Launched in 2021 as the pandemic was receding and Cannes was inundated with submissions, the noncompetitive program Cannes Premiere remains tough to define or describe. Frémaux still seems to find it handy, though, as a slot for such films as Leos Carax’s It’s Not Me, a “free-form film” featuring Denis Lavant, and Alain Guiraudie’s Misericordia, in which a young man’s return to his home village sparks a mysterious chain of events. Rithy Panh’s Rendez-vous avec Pol Pot is based on the true story of three French journalists who were invited to interview the leader of the Khmer Rouge in 1978.

This year’s Midnight Screenings will include Noémie Merlant’s comedic horror movie The Balconettes and Sol Cheang’s martial-arts adventure Twilight of the Warriors: Walled In, starring Louis Koo, Sammo Hung, Richie Jen, and Raymond Lam.
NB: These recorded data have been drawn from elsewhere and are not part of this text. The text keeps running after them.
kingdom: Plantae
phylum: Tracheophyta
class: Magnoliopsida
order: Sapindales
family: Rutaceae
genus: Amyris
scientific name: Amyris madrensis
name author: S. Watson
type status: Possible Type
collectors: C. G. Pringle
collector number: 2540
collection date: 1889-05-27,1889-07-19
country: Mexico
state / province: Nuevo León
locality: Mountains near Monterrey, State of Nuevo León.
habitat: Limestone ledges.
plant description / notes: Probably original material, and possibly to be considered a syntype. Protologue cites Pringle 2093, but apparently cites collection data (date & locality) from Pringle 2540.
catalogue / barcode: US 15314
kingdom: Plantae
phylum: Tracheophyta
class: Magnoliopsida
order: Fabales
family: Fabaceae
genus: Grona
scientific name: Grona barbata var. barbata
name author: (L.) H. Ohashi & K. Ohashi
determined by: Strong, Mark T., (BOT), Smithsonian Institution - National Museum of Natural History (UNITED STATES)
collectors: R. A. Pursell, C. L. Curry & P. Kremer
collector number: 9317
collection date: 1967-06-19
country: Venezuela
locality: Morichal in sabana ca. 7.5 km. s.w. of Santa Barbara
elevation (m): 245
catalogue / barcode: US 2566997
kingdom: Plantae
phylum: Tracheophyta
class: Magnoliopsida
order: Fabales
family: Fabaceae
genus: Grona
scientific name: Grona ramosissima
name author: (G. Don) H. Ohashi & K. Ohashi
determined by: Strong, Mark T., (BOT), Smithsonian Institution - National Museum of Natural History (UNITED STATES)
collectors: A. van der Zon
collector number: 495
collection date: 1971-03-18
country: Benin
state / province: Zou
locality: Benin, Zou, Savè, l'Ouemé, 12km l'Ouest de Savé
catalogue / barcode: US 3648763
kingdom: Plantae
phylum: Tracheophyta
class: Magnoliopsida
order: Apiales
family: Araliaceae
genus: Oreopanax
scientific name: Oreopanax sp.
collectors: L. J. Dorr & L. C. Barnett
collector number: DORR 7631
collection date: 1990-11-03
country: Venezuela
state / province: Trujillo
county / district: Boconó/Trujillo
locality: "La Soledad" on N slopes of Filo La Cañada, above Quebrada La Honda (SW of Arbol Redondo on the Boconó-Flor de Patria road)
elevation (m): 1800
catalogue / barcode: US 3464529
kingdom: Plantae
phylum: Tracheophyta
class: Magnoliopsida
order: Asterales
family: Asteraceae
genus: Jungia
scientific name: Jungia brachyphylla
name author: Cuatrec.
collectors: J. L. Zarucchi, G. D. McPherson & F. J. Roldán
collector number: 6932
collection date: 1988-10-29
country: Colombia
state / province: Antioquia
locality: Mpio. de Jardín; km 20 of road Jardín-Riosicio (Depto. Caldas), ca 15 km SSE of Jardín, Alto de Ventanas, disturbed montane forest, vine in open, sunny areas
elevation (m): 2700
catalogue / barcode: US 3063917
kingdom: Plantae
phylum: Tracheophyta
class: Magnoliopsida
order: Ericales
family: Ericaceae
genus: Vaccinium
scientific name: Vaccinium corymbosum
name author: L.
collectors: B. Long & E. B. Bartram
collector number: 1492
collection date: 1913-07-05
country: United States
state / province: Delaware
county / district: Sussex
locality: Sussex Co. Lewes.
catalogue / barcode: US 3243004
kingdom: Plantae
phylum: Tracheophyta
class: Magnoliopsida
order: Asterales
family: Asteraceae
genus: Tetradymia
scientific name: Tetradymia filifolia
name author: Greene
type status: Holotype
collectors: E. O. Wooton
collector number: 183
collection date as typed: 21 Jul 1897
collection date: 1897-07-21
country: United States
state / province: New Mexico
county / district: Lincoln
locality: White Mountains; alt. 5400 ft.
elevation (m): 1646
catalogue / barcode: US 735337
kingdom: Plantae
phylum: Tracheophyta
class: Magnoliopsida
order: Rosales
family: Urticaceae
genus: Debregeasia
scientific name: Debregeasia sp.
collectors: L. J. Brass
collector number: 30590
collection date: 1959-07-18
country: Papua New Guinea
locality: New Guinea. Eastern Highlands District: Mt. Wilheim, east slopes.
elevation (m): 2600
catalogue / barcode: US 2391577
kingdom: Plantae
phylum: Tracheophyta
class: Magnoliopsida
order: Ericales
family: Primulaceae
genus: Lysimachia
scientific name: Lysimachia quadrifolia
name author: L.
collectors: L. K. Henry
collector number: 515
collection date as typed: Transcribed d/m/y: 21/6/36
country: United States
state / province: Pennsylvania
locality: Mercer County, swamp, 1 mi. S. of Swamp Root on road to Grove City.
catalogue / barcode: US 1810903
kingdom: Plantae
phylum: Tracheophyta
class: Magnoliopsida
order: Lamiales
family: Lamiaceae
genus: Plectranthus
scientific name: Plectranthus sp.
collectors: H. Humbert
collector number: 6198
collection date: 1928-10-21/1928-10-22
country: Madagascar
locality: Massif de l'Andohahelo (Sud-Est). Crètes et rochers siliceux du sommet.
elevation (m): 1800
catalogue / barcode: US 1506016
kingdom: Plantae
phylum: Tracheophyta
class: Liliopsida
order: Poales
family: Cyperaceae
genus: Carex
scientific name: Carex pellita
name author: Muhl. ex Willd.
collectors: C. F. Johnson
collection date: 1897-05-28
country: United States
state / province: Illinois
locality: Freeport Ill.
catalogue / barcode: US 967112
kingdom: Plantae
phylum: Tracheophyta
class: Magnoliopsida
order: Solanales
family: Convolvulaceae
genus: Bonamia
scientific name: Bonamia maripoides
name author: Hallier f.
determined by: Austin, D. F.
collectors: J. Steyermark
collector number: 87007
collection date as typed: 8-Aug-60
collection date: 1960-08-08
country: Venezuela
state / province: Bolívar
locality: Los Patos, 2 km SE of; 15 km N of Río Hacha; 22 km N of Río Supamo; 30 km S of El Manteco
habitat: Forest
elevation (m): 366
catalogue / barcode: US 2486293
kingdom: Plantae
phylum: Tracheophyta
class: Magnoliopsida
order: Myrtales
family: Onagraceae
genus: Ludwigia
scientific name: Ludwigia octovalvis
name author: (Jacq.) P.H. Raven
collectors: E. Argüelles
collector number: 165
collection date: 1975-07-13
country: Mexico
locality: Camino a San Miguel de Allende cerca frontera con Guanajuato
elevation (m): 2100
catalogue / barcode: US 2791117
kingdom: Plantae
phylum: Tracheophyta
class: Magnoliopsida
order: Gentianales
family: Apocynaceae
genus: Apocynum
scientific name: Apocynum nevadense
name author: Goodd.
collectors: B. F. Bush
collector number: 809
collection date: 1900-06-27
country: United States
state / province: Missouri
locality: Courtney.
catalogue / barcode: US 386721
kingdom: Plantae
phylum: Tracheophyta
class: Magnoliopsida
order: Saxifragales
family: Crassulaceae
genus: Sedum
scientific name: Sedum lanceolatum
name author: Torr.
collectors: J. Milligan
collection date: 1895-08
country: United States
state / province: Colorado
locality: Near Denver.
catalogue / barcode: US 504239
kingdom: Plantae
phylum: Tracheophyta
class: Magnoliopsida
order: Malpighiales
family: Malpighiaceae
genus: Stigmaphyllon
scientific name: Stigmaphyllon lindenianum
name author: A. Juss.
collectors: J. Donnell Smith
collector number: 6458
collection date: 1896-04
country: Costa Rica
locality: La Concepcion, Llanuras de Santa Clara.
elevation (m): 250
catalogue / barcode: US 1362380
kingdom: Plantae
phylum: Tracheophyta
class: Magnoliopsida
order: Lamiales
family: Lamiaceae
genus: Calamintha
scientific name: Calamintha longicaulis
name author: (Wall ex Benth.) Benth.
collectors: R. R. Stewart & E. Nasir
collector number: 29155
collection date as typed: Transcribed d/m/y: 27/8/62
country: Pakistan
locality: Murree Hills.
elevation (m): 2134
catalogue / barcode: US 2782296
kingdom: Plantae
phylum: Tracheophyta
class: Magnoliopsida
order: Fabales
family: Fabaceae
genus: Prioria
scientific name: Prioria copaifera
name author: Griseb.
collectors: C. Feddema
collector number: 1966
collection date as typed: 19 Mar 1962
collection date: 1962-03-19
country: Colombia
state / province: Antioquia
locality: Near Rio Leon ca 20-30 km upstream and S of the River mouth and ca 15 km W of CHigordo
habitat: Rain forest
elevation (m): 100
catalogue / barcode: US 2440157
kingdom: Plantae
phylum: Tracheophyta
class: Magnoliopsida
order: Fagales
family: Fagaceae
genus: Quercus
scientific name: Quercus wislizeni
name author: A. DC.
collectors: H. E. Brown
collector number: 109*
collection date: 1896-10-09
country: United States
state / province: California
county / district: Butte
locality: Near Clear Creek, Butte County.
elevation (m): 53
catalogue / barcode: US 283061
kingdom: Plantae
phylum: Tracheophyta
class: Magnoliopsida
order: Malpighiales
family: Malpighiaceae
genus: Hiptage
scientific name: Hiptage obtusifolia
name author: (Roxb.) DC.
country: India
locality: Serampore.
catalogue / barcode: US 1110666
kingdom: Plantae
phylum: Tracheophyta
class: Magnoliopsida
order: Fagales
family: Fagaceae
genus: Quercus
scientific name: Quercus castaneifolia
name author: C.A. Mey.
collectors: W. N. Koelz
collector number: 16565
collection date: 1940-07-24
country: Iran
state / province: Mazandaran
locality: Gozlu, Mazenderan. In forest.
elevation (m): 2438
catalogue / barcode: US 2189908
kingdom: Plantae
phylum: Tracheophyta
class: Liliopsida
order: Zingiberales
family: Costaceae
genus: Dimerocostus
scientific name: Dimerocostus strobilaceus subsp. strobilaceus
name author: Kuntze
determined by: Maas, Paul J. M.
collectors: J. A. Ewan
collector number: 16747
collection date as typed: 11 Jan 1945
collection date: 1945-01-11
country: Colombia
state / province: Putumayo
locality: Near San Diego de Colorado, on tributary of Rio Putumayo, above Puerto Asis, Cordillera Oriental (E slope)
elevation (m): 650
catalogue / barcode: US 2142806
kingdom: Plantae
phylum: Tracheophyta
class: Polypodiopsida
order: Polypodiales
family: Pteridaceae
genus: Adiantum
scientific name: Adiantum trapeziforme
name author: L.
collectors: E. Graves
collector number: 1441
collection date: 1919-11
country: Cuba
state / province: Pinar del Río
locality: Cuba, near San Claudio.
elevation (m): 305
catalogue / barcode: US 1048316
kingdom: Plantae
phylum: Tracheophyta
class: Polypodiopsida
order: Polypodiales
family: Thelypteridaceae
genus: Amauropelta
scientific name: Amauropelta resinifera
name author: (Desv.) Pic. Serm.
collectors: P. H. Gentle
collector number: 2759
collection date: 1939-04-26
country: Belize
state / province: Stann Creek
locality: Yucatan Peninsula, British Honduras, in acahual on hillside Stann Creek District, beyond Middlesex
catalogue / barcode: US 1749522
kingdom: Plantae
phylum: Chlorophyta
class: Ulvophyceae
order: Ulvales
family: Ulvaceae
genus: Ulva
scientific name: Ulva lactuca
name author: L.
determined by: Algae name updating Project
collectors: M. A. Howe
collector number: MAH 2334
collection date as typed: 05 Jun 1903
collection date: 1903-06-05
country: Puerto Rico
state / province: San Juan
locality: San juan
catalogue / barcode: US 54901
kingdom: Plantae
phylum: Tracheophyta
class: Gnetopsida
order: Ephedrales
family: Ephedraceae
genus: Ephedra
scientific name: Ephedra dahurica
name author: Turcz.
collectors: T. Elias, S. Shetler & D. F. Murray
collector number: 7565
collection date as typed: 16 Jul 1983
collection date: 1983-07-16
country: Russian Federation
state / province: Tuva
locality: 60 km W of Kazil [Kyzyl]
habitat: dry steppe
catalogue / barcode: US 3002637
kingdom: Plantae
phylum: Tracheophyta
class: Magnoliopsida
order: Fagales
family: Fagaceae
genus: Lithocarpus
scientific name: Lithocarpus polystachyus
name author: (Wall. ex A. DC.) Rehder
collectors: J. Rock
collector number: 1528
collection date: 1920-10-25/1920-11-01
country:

Among the Special Screenings are three documentaries, Claire Simon’s Apprendre, which focuses on education in France; Sergei Loznitsa’s The Invasion, a study of the war in his home country, Ukraine; and Raoul Peck’s Ernest Cole: Lost and Found, featuring LaKeith Stanfield as the voice of one of the first Black freelance photographers in South Africa.